Global branding industry should do more to honor the most creative and successful naming and verbal identity projects, says Gregg S. Lipman, CEO of the New York-based brand agency.
Each year naming experts at brand agencies across the globe spend countless hours working to develop verbal identities for a dizzying array of corporations, products and brands. And yet major industry awards programs continue to ignore the foundational role of naming in the brand-building process, said Gregg S. Lipman, CEO and Managing Partner of CBX, the New York-based brand agency and retail design consultancy.
“Nothing is as foundational to a brand as its name,” Lipman said. “So why don’t programs like Cannes Lions and CLIO honor creative agencies for their work on naming? On behalf of all of those who value the critical role of verbal identity in the branding process, we at CBX are calling for a change.”
Earlier this month, CBX took out a full-page advertisement inAdvertising Age in which Lipman urged major industry awards programs to begin honoring creative agencies for their hard work and creativity in the naming arena. Verbal identity, Lipman noted, is the most enduring aspect of any brand and is therefore every bit as worthy of recognition, if not more so, as a visually attractive logo or clever ad campaign. “Without verbal identity, there would be no identity at all,” Lipman wrote. “No big idea. No creative campaigns. No trophies in the lobby.”
Specialists in CBX’s Naming and Verbal Identity group have created hundreds of names from scratch for a raft of corporate, service and product brands. Recent examples include everything from corporate to consumer: Big Heart Pet Brands (the world’s largest standalone pet food and snacks company); Brew York City (Duane Reade’sgrowler bar brand); Nice (a Walgreens private label brand); and Topaz (an Irish fuel brand), to mention just a few. “When they ‘nail it’ and come up with the perfect name for a brand, naming experts at firms like CBX get plenty of recognition from clients, but to date there has been no way for them to receive formal recognition from their peers,” Lipman said. “This could be easily remedied, which is why we are taking the unusual step of publicly calling for the addition of awards categories for naming and verbal identity.”

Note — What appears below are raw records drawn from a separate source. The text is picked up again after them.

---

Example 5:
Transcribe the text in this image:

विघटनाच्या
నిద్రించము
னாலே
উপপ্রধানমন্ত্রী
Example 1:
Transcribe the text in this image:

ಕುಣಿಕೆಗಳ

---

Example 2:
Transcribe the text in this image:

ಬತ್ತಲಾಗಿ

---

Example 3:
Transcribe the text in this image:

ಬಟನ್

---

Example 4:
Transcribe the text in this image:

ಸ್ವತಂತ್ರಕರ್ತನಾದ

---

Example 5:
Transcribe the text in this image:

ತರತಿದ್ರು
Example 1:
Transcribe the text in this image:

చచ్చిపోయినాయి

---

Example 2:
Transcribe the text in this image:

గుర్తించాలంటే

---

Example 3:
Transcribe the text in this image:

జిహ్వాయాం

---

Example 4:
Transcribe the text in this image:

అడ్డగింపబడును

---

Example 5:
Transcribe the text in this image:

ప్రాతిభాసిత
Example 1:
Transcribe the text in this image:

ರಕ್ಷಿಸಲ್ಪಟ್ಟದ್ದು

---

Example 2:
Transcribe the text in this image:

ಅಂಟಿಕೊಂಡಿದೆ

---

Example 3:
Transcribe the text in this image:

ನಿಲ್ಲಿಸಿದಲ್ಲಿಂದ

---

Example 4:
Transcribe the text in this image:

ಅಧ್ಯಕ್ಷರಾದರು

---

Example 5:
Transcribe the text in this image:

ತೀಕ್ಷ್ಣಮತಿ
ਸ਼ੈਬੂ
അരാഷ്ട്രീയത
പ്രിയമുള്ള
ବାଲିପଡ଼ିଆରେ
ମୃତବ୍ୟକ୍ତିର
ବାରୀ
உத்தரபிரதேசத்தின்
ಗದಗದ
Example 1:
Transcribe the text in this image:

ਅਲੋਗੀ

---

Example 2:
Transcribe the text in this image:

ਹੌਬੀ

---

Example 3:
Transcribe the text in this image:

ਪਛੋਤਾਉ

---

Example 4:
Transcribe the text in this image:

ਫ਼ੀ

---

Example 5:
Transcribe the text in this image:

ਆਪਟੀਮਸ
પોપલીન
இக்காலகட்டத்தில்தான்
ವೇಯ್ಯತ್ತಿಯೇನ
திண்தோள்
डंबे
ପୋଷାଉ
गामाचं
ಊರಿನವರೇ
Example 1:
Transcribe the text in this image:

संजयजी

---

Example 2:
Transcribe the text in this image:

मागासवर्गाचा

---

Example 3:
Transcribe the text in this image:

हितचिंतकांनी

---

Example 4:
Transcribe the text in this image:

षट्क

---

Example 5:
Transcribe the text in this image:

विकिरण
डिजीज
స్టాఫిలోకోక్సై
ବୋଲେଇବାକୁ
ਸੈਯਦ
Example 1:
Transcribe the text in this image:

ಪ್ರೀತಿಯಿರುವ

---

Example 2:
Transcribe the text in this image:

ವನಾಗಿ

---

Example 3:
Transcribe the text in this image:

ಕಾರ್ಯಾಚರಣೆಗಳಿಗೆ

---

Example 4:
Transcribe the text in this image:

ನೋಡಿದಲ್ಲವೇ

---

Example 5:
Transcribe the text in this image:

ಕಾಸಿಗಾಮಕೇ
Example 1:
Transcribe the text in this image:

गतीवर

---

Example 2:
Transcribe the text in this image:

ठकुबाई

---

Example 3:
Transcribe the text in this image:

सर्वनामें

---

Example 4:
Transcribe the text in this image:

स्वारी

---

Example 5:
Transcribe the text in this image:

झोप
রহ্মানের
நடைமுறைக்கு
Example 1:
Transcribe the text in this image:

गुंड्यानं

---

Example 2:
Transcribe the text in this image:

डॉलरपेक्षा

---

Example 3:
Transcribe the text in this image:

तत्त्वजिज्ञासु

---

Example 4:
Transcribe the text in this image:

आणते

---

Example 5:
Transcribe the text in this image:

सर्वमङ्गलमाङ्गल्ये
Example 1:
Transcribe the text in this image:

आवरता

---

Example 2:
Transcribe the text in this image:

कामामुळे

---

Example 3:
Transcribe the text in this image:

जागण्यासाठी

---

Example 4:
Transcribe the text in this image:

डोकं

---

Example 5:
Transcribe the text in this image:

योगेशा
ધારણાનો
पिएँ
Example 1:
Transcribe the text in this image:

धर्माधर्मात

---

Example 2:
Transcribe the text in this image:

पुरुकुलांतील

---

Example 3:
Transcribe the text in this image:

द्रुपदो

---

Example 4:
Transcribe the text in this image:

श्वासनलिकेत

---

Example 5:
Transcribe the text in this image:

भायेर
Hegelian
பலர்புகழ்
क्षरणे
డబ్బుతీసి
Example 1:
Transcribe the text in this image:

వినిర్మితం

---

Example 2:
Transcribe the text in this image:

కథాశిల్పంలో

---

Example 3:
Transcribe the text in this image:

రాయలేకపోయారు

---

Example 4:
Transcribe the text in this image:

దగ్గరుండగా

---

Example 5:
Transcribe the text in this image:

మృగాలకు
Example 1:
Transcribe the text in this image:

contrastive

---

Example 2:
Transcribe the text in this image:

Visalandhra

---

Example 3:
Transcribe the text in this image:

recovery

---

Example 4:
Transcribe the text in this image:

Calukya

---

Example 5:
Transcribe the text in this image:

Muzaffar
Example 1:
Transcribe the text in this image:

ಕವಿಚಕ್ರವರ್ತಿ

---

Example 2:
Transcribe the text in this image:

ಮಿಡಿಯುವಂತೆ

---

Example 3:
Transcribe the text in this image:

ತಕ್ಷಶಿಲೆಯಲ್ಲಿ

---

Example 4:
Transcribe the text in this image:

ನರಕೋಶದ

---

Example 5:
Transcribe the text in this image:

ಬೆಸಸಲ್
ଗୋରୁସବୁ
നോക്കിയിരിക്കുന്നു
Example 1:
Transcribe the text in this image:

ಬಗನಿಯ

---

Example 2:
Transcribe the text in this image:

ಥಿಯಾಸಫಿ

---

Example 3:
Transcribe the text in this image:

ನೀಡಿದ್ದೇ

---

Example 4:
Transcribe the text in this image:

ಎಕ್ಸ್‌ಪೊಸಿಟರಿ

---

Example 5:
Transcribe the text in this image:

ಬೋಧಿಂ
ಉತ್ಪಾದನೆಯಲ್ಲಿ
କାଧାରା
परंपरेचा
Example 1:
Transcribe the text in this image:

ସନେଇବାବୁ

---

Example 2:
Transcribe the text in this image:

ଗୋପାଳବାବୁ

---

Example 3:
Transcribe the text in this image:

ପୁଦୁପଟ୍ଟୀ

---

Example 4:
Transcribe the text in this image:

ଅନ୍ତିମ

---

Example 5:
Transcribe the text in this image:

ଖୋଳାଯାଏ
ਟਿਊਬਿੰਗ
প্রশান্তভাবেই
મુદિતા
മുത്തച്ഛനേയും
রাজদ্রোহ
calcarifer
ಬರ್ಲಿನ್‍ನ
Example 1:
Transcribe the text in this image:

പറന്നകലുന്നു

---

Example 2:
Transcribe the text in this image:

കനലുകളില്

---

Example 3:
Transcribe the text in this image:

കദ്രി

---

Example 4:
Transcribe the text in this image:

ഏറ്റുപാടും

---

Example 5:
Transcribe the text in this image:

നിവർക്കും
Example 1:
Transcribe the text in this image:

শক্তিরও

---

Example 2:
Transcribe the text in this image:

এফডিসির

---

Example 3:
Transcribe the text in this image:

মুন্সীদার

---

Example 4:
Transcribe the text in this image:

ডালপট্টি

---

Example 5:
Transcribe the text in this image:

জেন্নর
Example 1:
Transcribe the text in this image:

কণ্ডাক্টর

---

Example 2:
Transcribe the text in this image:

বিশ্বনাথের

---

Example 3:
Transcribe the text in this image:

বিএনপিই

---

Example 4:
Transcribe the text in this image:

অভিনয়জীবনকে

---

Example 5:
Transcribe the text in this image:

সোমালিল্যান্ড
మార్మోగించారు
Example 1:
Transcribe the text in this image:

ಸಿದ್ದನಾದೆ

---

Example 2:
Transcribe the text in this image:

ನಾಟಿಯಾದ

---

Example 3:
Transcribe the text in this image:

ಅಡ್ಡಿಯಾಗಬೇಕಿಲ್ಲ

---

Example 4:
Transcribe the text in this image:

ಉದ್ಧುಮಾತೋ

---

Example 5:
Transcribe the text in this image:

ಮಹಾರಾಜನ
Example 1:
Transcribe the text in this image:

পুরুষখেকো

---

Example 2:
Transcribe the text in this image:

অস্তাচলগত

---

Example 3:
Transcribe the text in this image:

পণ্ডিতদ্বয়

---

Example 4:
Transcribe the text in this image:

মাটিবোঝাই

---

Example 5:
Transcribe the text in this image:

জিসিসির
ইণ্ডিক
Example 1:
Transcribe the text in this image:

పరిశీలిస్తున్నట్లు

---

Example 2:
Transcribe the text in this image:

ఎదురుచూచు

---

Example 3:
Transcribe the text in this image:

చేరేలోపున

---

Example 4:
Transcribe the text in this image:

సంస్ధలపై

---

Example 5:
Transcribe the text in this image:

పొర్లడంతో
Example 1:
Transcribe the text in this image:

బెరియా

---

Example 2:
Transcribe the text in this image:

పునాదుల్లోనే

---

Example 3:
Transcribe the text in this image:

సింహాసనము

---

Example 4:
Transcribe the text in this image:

Lipman pointed to the importance of naming in other creative arenas—from Hollywood, to the music industry, to book publishing.
“There’s a reason Ernest Hemingway agonized over the title of The Sun Also Rises; a far cry from its original title Fiesta. This was the quintessential novel of the Lost Generation, and so the title had to be perfect,” Lipman said. “What would have happened if ‘The Beatles’ had stuck with ‘The Quarrymen?’ After Prince changed his name to a visual symbol, he had to go back to ‘Prince’ because no one knew what to call him anymore. Simply put, naming matters—and this is every bit as true in the world of branding as it is in other realms.”
The wrong name is like an unstable foundation, whereas a strong verbal identity serves as a solid platform for great brand-building campaigns for years, decades or even centuries to come, Lipman added. “Campaigns last only as long as the media buy, and even logos and fonts evolve and change with time,” he said. “Names endure. And you have one shot to get it right. They are often multigenerational. Your great-grandfather probably wore Levi’s.”